**Задания для выполнения**.
(a) В какой полк влилась маршевая рота Романа Гуля согласно интервью о революции 1917 года?
(b) Продолжите интервью о революции 1917 года, начав сразу после последней реплики.

**Приведённый текст**.
* * * * * * * * *
Алексей Малышев: Вот это опьянение революцией, оно как-то прошло? Солдаты утихомирились или все же продолжалось такое настроение и полное самовольное отрицание дисциплины?

Брешко-Брешковская часто Керенскому говорила, что делать нечего, надо арестовать их, посадить всех их на корабль, отправить всех на Соловки и потопить

Роман Гуль: Да, это все, конечно, продолжалось, ведь несчастье русской Февральской революции 1917 года, прежде всего, было в том, что она произошла во время войны, когда народ уже устал, когда государственные устои были совершенно расшатаны, когда дисциплина была надорвана и революция выпустила сразу в народе невероятное чувство анархии, ненависти, и это чувство затопило всю революцию и ее погубило. Ленин выиграл потому, что он единственный не испугался этих чувств ненависти, чувств, если хотите, стенька-разинских и пугачевских, он их оседлал. Оседлал своими невероятными посулами. Потом он народ обманул, но в этот момент он оседлал, поэтому он захватил власть. Но этот развал общий был чрезвычайно страшен, и я его в дальнейшем уже наблюдал на фронте, потому что в мае месяце я с маршевой ротой был отправлен на Юго-западный фронт, наша рота влилась в 457-й Кинбурнский полк 117-й дивизии. Эта дивизия входила в ту армию, которую Корнилов двинул в свое время в наступление, но, как известно, это наступление кончилось страшным поражением и доказало, что армия уже стала небоеспособной.

Алексей Малышев: А когда был отдан приказ идти на фронт, как солдаты вашей маршевой роты приняли этот приказ?

Роман Гуль: С маршевыми ротами тогда творилось нечто совершенно невероятное. Маршевые роты были разного числа, но обычно до фронта маршевая рота довозила хорошо если тридцать процентов состава, потому что тогда уже люди просто из вагонов разбегались. Разбегались к себе домой, дезертировали, разбегались куда попало, куда хотели. Так что уже дисциплины никакой не было.

Алексей Малышев: А у вас остались воспоминания о разговорах с солдатами?

Роман Гуль: О да! Та молодежь, главным образом, студенческая молодежь, которая превратилась в офицеров во время войны и к которой как раз принадлежал я, мы пытались всячески дисциплину поддержать и создать, но это было чрезвычайно трудно. В своей книге я пишу и об этом, у меня есть такие сцены… Потому что когда мы пришли почти к фронту, солдаты не хотели идти в окоп, нам приходилось их уговаривать. И так как я работал в полковом комитете, я был избран от офицеров, то мне часто приходилось выступать и на полковых митингах, и даже на дивизионных митингах с этими уговорами солдат. Но уговор на войне не действует, главным уговаривающим был Александр Федорович Керенский, он хороший был оратор, но у него тоже, конечно, ничего не вышло. Тут уж воевать было нельзя. С самого начала революции у меня родилось ощущение, что мы идем к гибели, и когда Октябрьский переворот произошел, у меня было такое ощущение, что вот она, гибель, пришла.

Алексей Малышев: А сейчас, вспоминая о лете 1917 года, если сопоставить основные мысли и желания офицеров, таких молодых студентов, как вы, и основные мысли, желания, стремления солдат, как их можно по графам распределить?
* * * * * * * * *
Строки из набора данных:
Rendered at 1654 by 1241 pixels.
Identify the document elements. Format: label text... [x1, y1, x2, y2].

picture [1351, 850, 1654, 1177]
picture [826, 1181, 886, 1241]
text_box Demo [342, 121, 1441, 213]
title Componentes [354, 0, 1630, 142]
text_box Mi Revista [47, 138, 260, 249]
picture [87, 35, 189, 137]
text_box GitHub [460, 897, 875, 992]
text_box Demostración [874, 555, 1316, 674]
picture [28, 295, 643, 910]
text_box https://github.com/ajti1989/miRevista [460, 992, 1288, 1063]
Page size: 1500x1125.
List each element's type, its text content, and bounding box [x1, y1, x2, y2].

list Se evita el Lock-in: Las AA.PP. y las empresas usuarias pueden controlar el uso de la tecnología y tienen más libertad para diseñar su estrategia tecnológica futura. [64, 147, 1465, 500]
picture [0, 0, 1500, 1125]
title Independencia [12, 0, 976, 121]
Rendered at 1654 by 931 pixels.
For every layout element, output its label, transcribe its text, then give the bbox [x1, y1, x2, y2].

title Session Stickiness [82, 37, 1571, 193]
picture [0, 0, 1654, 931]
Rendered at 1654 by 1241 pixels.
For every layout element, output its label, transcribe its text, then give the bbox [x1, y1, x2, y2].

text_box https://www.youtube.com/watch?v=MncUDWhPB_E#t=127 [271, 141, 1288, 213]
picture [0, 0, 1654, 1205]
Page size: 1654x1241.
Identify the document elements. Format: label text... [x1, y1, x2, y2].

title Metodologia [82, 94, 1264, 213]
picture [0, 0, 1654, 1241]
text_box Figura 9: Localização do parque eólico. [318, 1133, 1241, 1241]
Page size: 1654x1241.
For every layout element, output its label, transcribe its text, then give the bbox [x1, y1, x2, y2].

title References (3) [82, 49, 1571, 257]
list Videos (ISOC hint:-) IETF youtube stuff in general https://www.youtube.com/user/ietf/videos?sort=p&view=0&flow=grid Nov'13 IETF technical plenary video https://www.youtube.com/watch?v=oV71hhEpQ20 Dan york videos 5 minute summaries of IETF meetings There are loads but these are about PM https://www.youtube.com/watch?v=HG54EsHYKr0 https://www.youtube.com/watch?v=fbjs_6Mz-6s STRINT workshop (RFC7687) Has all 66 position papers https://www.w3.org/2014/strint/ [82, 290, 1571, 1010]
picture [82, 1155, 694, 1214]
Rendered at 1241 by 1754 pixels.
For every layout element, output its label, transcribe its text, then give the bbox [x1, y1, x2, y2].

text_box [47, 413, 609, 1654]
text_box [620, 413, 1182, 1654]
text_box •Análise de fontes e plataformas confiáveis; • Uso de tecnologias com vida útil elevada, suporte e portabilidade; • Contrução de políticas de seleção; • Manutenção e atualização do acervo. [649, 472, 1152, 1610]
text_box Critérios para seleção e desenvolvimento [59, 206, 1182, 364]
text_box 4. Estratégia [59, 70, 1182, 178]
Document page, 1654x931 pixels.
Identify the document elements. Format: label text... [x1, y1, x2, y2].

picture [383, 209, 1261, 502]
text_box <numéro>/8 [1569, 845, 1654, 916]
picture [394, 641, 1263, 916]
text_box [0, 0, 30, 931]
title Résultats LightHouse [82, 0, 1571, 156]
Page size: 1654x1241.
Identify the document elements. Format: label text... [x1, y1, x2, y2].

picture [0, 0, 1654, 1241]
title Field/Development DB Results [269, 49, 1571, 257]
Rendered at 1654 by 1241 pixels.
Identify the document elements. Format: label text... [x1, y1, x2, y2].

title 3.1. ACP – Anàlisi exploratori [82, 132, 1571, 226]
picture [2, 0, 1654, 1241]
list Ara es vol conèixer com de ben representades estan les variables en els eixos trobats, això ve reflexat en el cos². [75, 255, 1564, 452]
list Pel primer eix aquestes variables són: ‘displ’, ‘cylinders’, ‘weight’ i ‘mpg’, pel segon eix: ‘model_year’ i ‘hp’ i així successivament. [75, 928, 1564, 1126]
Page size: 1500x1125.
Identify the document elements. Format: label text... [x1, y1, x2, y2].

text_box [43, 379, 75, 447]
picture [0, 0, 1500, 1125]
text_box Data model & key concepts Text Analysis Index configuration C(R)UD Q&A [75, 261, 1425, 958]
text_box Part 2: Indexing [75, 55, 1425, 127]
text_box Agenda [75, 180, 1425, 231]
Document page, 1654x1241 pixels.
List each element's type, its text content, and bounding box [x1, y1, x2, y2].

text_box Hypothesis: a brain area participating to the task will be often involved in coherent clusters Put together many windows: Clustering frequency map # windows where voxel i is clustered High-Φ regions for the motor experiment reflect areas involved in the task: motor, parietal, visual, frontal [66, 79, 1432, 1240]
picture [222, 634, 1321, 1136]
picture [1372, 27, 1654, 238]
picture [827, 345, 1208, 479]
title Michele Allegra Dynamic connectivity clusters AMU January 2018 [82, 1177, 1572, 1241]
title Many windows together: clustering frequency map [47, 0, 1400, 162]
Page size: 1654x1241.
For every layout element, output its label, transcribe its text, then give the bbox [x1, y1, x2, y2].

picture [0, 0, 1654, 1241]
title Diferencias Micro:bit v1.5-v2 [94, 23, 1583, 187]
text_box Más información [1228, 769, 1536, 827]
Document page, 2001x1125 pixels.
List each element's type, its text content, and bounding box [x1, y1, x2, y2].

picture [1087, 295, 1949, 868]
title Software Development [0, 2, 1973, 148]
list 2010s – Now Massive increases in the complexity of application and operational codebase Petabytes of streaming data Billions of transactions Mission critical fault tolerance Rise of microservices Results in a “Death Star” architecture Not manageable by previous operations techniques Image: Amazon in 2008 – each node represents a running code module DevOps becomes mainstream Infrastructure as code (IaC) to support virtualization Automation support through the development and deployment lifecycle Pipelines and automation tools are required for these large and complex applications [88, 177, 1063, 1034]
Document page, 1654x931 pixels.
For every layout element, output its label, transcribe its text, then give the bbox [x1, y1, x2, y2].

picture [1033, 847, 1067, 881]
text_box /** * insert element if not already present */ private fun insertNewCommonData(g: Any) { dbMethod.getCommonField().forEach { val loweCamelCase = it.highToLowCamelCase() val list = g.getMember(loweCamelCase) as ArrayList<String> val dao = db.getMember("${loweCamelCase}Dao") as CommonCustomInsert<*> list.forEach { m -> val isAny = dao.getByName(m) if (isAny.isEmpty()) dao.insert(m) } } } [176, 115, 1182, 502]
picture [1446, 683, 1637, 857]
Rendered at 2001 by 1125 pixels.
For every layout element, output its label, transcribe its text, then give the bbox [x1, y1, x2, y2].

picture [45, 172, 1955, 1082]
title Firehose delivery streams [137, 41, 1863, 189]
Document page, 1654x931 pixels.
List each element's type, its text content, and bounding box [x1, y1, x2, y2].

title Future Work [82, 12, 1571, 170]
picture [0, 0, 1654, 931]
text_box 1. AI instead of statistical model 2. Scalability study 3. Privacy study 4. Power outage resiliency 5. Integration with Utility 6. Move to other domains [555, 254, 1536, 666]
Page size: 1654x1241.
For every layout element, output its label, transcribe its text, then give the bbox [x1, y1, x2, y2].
* * * * * * * * *
**Ответы**.
(a) В 457-й Кинбурнский полк 117-й дивизии.

(b)
"Конь рыжий", обложка нью-йоркского издания 1975 г.
"Конь рыжий", обложка нью-йоркского издания 1975 г.

Роман Гуль: Ведь происходили тогда совершенно потрясающие вещи. Во-первых, часть офицеров и в нашем полку сразу метнулась к большевикам. Небольшая часть, но довольно сильная. Например, у нас был такой поручик Дувин. Он не был большевик убежденный, партийный, но он был шкурник, циник, очень умный и хороший оратор. Он сразу овладел этой солдатской массой. И среди агитаторов большевицких были самые невероятные типы. Например, у нас на фронте разваливал полк такой унтер-офицер Хохряк. Он был жандармом при царском режиме, но он, боясь мести, уехал на фронт и на фронте сразу перекрасился в красный цвет. И нам всем, и старым офицерским кадрам, и такой молодежи офицерской, как я, было чрезвычайно трудно солдат удержать. Я боюсь сказать, но в смысле процентном я думаю, что если десять-пятнадцать процентов солдат не были охвачены чувством полного поражения и желанием бросить винтовки и идти домой делить помещичьи земли и углублять революцию, то это хорошо. Но больше пятнадцати процентов не было.

Алексей Малышев: У солдат две главных мысли – конец войны и земля?

Роман Гуль: Да.

Алексей Малышев: А у молодого офицерства желание продолжать войну было основано, прежде всего, на чувстве необходимости и защиты революции или, прежде всего, на чувстве долга перед союзниками?

Роман Гуль: Видите ли, у большинства молодых офицеров, конечно, было это все основано на чувстве патриотизма, любви к России. И эта молодежь революции тоже не отрицала, так же как и я, все революцию приняли довольно-таки восторженно, потому что в первый момент поверили, и не только мы поверили, но и большие политики в Петербурге верили, что революция даст победу над Германией, что армия двинется. Это была глубокая ошибка. Армию двигать было нельзя, потому что все армии двигают дисциплиной, а та палка, которая была, ее в Петербурге кто-то выронил из рук, и началась совершеннейшая анархия. Выступление Корнилова только ухудшило положение, потому что оно дало шанс выступить большевикам и объединило большевиков с революционной демократией Совета депутатов. И так как выступление Корнилова было совершенно безумным, и оно на успех никак не могло рассчитывать, потому что у Корнилова никаких масс не было, кроме горсти текинцев, оно ухудшило общее положение, дало карты в руки большевикам и ускорило, конечно, Октябрьский переворот.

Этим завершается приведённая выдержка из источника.